During one game of stick caps I realized there was a particular sound drifting on the breeze that explained the aroma ever present since arriving at this particular location.  When I needed a break from pitching caps I turned to Maria and pointed back behind the houses while making pig sounds in my throat.  I figured a noise like that would transcend any language barrier, and she caught it immediately and grabbed me by the arm and took me back for show and tell.  The show part worked out really well, but the tell part was lost on me, though I smiled a lot and kept saying, "Si."  I was delighted to see three litters of little piggies in various stages of development, doing what piggies do in their mud havens.  I pantomimed eating and pointed to the pigs, asking if they were going to be using these pigs for food, and received confirmation from Maria and her little friend.  While my camera was out snapping photos of the pigs, they wanted some photos in that setting that included them so I happily obliged. 

We took turns posing and shooting, but just before I was about to suggest another angle a woman came rushing up and grabbed me by the arm, gesturing for me to go with her.  She drew her hand across her neck twice in an unmistakable sign of death, and I willingly followed her to what I was sure would be another adventure.  She was going to take me to see a pig being butchered, and while I didn't relish the thought of observing such a grisly business, I am a realist so I might as well put my eyeballs where my mouth is all too willing to go and watch the part of the bacon that happens between the pig and the supermarket.   Those BLT's might never taste the same again, but I was a guest and this dear lady was trying to share something with me that seemed to be very important to her, judging by how urgently she was leading me through a maze of small dwellings.  Imagine my surprise when we stepped inside an open door and there lay an old woman on a bare mattress, covered only by a sheet, apparently dead.  God gave me the grace to switch gears immediately from thoughts of bacon to thoughts of sorrow and grief in this home.  There was only one thing I could possibly do that would be of any value to this woman and her family, and that was to share her sadness and pray for God to provide comfort and strength.  I immediately expressed my sorrow to her for her loss, and as I reached to embrace her she threw herself into my arms as if I were a life preserver thrown to a drowning person in an open sea.  I prayed for her and for her family, asking God to bring comfort and to meet all their needs, while she cried on my shoulder and petted my arms and back in an emotional display of painful loss.  The two little girls who had come along were sitting in chairs just watching, showing no emotion and saying nothing.  Was the old woman in the bed their grandmother?  Or were these children in this room with me simply because of the openness of the culture and the door?  After the prayer I simply stood and looked at the woman in the bed, with my arm around the waist of the lady who had brought me here, hoping that my quiet show of respect would be understood and received as the love it was meant to convey. 
On a zigzagging path around these buildings . . .
to this door where death lay in wait or had already come.

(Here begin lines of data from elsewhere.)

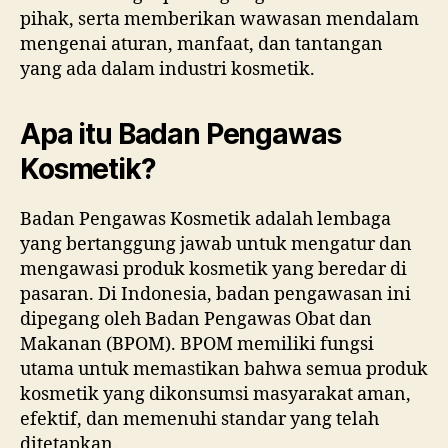
pihak, serta memberikan wawasan mendalam
mengenai aturan, manfaat, dan tantangan
yang ada dalam industri kosmetik.
Apa itu Badan Pengawas
Kosmetik?
Badan Pengawas Kosmetik adalah lembaga
yang bertanggung jawab untuk mengatur dan
mengawasi produk kosmetik yang beredar di
pasaran. Di Indonesia, badan pengawasan ini
dipegang oleh Badan Pengawas Obat dan
Makanan (BPOM). BPOM memiliki fungsi
utama untuk memastikan bahwa semua produk
kosmetik yang dikonsumsi masyarakat aman,
efektif, dan memenuhi standar yang telah
ditetapkan.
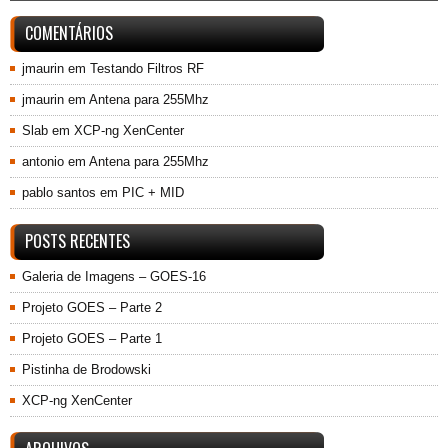
COMENTÁRIOS
jmaurin
em
Testando Filtros RF
jmaurin
em
Antena para 255Mhz
Slab
em
XCP-ng XenCenter
antonio
em
Antena para 255Mhz
pablo santos
em
PIC + MID
POSTS RECENTES
Galeria de Imagens – GOES-16
Projeto GOES – Parte 2
Projeto GOES – Parte 1
Pistinha de Brodowski
XCP-ng XenCenter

In the Dominican Republic it is common to bury the dead within 24 hours.  Due to the tropical climate and the cultural belief in not embalming, this is a necessity for dealing with the rapid deterioration of a body.  I didn't have the opportunity to see a rural cemetery where the poor lay their loved ones to rest, but the cemetery in Jarabacoa was unlike any I have ever seen.  My guess is that these above ground crypts are primarily owned by wealthier residents, judging by how elaborate many of them seem to be.  The poor in this town would most likely rent or borrow a burial space for a period of seven years, after which the family would either collect the bones and move them to a different location, or they would have the option of buying a permanent site. 

Perhaps the old woman in the bed hadn't yet breathed her last.  It's impossible for me to be sure since we were unable to communicate with words.  But whether death had already claimed her, or whether her final heartbeats were still in countdown, I can only hope that she knew Jesus before she took her last breath. 

1 comment:

  1. oh my goodness! that's something you don't see in america while looking at someone's pigs!
    that cemetery looks like a creepy little town.